Consequences of audio2audio (rather than audio >text text>audio). Being able to manipulate speech nearly as well as it manipulates text is something else. This will be a revelation for language learning amongst other things. And you can interrupt it freely now!
Elevenlabs isn’t remotely close to how good this voice sounds. I’ve tried to use it extensively before and it just isn’t natural. This voice from openAI and even the one chatGPT has been using is natural.
When have you last used it. I used a few weeks ago to create a fake podcast as a side project recently and it sounded pretty good with their highest end model with cranked up tunings.
My point isn’t necessarily elevenlabs being good or bad, it’s the difference between its text to voice and voice to voice generations. The latter is incredibly expressive and just shows how much is lacking in our ability to encode inflection in text.
I did see that, though my interpretation is that breathing is included in its voice tokenizer which helps it understand emotions in speech (the AI can generate breath sounds after all).
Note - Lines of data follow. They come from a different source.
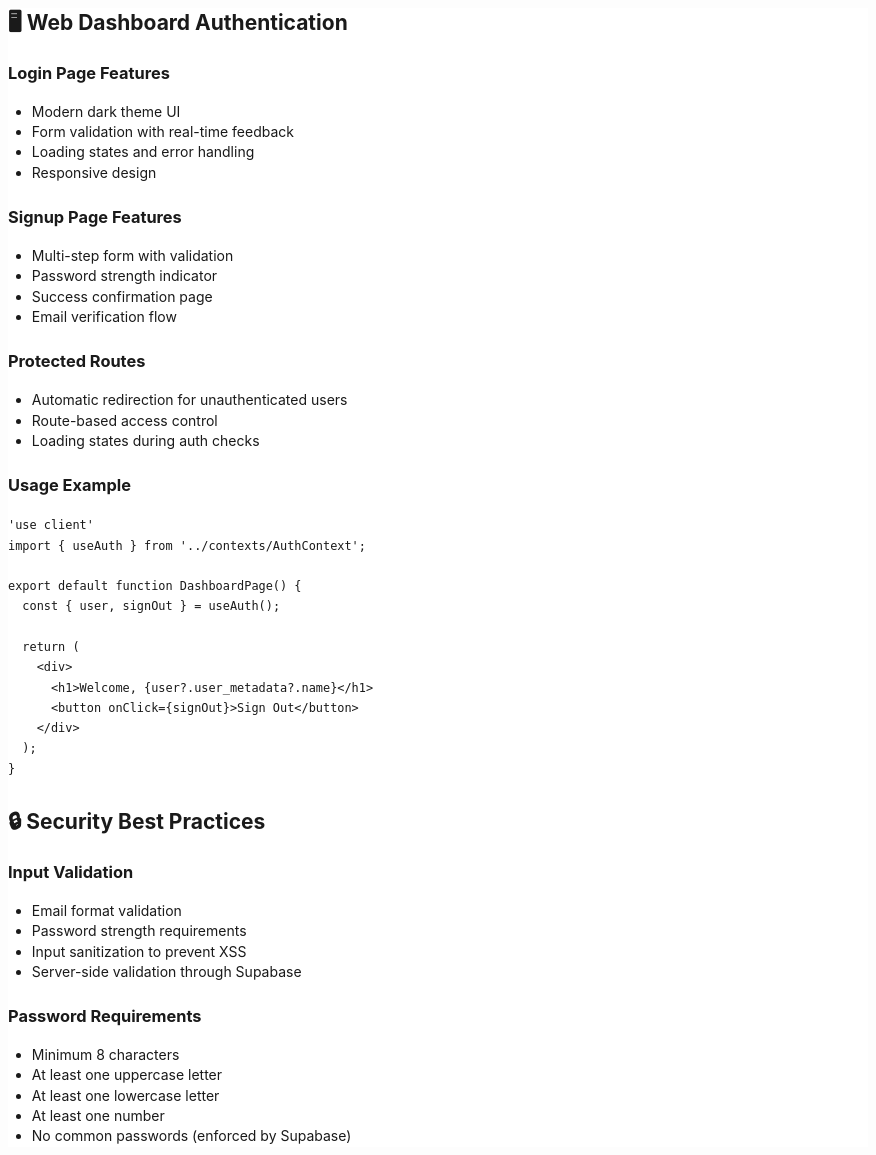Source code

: ## 🖥️ Web Dashboard Authentication

### Login Page Features
- Modern dark theme UI
- Form validation with real-time feedback
- Loading states and error handling
- Responsive design

### Signup Page Features
- Multi-step form with validation
- Password strength indicator
- Success confirmation page
- Email verification flow

### Protected Routes
- Automatic redirection for unauthenticated users
- Route-based access control
- Loading states during auth checks

### Usage Example
```tsx
'use client'
import { useAuth } from '../contexts/AuthContext';

export default function DashboardPage() {
  const { user, signOut } = useAuth();
  
  return (
    <div>
      <h1>Welcome, {user?.user_metadata?.name}</h1>
      <button onClick={signOut}>Sign Out</button>
    </div>
  );
}
```

## 🔒 Security Best Practices

### Input Validation
- Email format validation
- Password strength requirements
- Input sanitization to prevent XSS
- Server-side validation through Supabase

### Password Requirements
- Minimum 8 characters
- At least one uppercase letter
- At least one lowercase letter  
- At least one number
- No common passwords (enforced by Supabase)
Other sounds, like bird songs or engine noises, may not work - but I could be wrong.
I suspect that like images and video, their audio system is or will become more general purpose. For example it can generate the sound of coins falling onto a table.
allegedly google assistant can do the "humming" one but i have never gotten it to work. I wish it would because sometimes i have a song stuck in my head that i know is sampled from another song.
I asked it to make a bird noise, instead it told me what a bird sounds like with words. True audio to audio should be able to be any noise, a trombone, traffic, a crashing sea, anything. Maybe there is a better prompt there but it did not seem like it.
Consequences of audio2audio (rather than audio >text text>audio). Being able to manipulate speech nearly as well as it manipulates text is something else. This will be a revelation for language learning amongst other things. And you can interrupt it freely now!